Il s’approcha du lit. Le boiteux et le juif restaient tout décontenancés. Gadoche enfonça son bras sous le traversin sans hésiter, saisit le sac d’un mouvement sûr et le tendit à Rogue, qui le prit.

— Ouvrez la fenêtre, ordonna-t-il.

À ce moment, le vieillard, éveillé en sursaut, se dressait sur son séant ; la lumière de la lune, passant par la croisée, le frappait en plein visage. Son regard tomba sur cette tête noire penchée au-dessus de lui. Il voulut s’écrier ; les deux mains de Gadoche se nouèrent autour de sa gorge.

— Sauve qui peut ! commanda le bandit.

Rogue sauta sur l’appui de la croisée, de même Salva. Ils se mirent à courir sur le toit de la grange, qui allait jusqu’à la grande route.

Nous l’avons dit cependant les jambes du vieux soldat étaient paralysées, mais non ses bras. Étranglé qu’il était, il fit un effort désespéré, et les cinq doigts de sa main droite s’enfoncèrent profondément dans les chairs du bras gauche de Gadoche. La lutte fut courte, mais terrible. Quand Gadoche lâcha prise, la tête du bonhomme Olivat retomba inerte.

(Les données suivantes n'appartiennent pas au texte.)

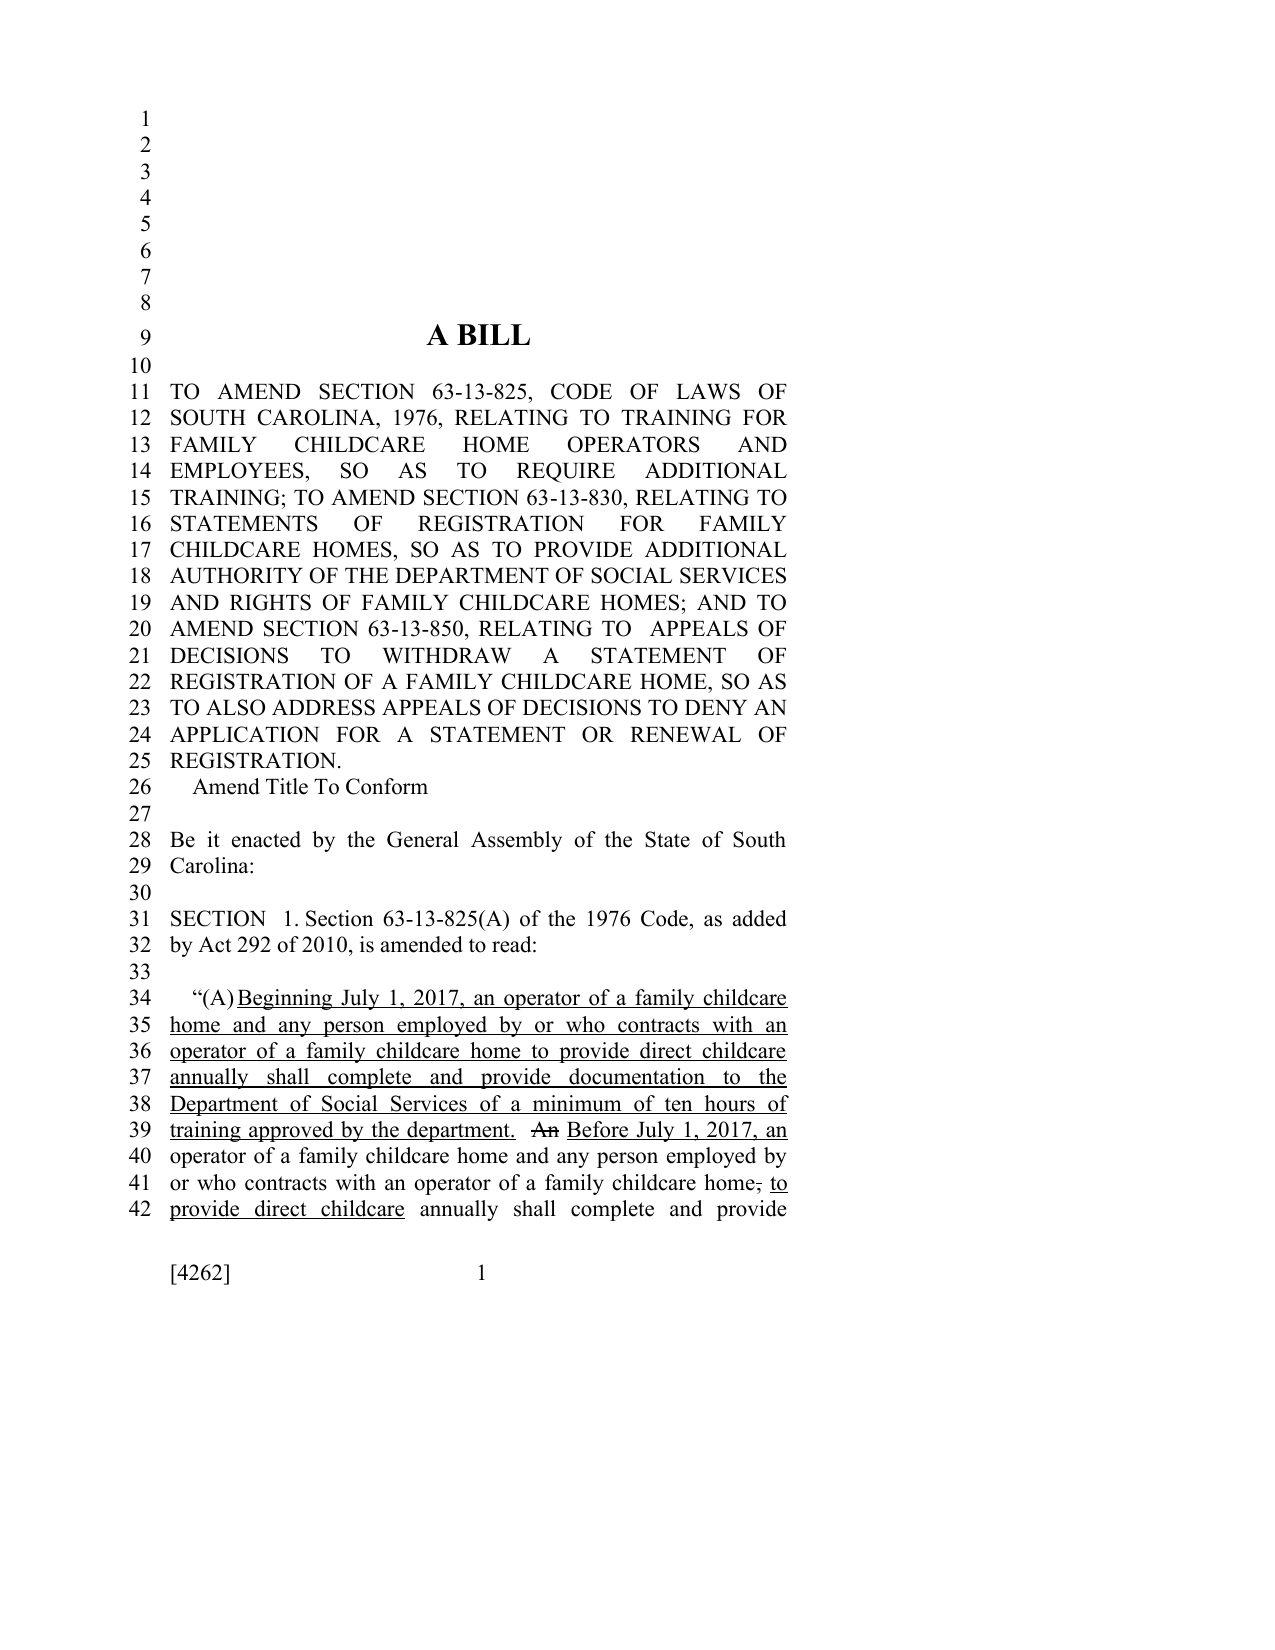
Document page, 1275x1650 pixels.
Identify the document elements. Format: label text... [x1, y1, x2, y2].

text “(A) Beginning July 1, 2017, an operator of a family childcare home and any person employed by or who contracts with an operator of a family childcare home to provide direct childcare annually shall complete and provide documentation to the Department of Social Services of a minimum of ten hours of training approved by the department. An Before July 1, 2017, an operator of a family childcare home and any person employed by or who contracts with an operator of a family childcare home, to provide direct childcare annually shall complete and provide documentation to the Department of Social Services of a minimum of two hours of training approved by the department.” [169, 1035, 787, 1060]
text “(A) Beginning July 1, 2017, an operator of a family childcare home and any person employed by or who contracts with an operator of a family childcare home to provide direct childcare annually shall complete and provide documentation to the Department of Social Services of a minimum of ten hours of training approved by the department. An Before July 1, 2017, an operator of a family childcare home and any person employed by or who contracts with an operator of a family childcare home, to provide direct childcare annually shall complete and provide documentation to the Department of Social Services of a minimum of two hours of training approved by the department.” [169, 1061, 787, 1086]
text SECTION 1. Section 63-13-825(A) of the 1976 Code, as added by Act 292 of 2010, is amended to read: [169, 905, 787, 958]
text Be it enacted by the General Assembly of the State of South Carolina: [169, 826, 787, 879]
text TO AMEND SECTION 63-13-825, CODE OF LAWS OF SOUTH CAROLINA, 1976, RELATING TO TRAINING FOR FAMILY CHILDCARE HOME OPERATORS AND EMPLOYEES, SO AS TO REQUIRE ADDITIONAL TRAINING; TO AMEND SECTION 63-13-830, RELATING TO STATEMENTS OF REGISTRATION FOR FAMILY CHILDCARE HOMES, SO AS TO PROVIDE ADDITIONAL AUTHORITY OF THE DEPARTMENT OF SOCIAL SERVICES AND RIGHTS OF FAMILY CHILDCARE HOMES; AND TO AMEND SECTION 63-13-850, RELATING TO APPEALS OF DECISIONS TO WITHDRAW A STATEMENT OF REGISTRATION OF A FAMILY CHILDCARE HOME, SO AS TO ALSO ADDRESS APPEALS OF DECISIONS TO DENY AN APPLICATION FOR A STATEMENT OR RENEWAL OF REGISTRATION. [169, 378, 787, 773]
text “(A) Beginning July 1, 2017, an operator of a family childcare home and any person employed by or who contracts with an operator of a family childcare home to provide direct childcare annually shall complete and provide documentation to the Department of Social Services of a minimum of ten hours of training approved by the department. An Before July 1, 2017, an operator of a family childcare home and any person employed by or who contracts with an operator of a family childcare home, to provide direct childcare annually shall complete and provide documentation to the Department of Social Services of a minimum of two hours of training approved by the department.” [169, 984, 787, 1034]
text “(A) Beginning July 1, 2017, an operator of a family childcare home and any person employed by or who contracts with an operator of a family childcare home to provide direct childcare annually shall complete and provide documentation to the Department of Social Services of a minimum of ten hours of training approved by the department. An Before July 1, 2017, an operator of a family childcare home and any person employed by or who contracts with an operator of a family childcare home, to provide direct childcare annually shall complete and provide documentation to the Department of Social Services of a minimum of two hours of training approved by the department.” [169, 1087, 787, 1113]
text Amend Title To Conform [169, 773, 787, 800]
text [169, 1114, 787, 1221]
text A BILL [169, 316, 787, 352]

Gadoche mit alors son torse tout entier hors de la fenêtre et cria à pleine voix :

— À l’assassin ! Sur le toit ! sur le toit ! À la grande route ! Poursuivez-les !

Puis, enfonçant d’un puissant coup d’épaule la frêle cloison, il s’élança dans le grenier pour redescendre l’échelle de la boulange, où était son habit de marié.

Tout était confusion dans la salle basse, où l’on avait entendu ces cris sinistres, qui semblaient venir du dehors. On s’élança en tumulte vers la porte extérieure. Ceux qui sortirent les premiers purent voir deux hommes sauter du toit de la grange, traverser la route et disparaître sous bois. L’un d’eux boitait.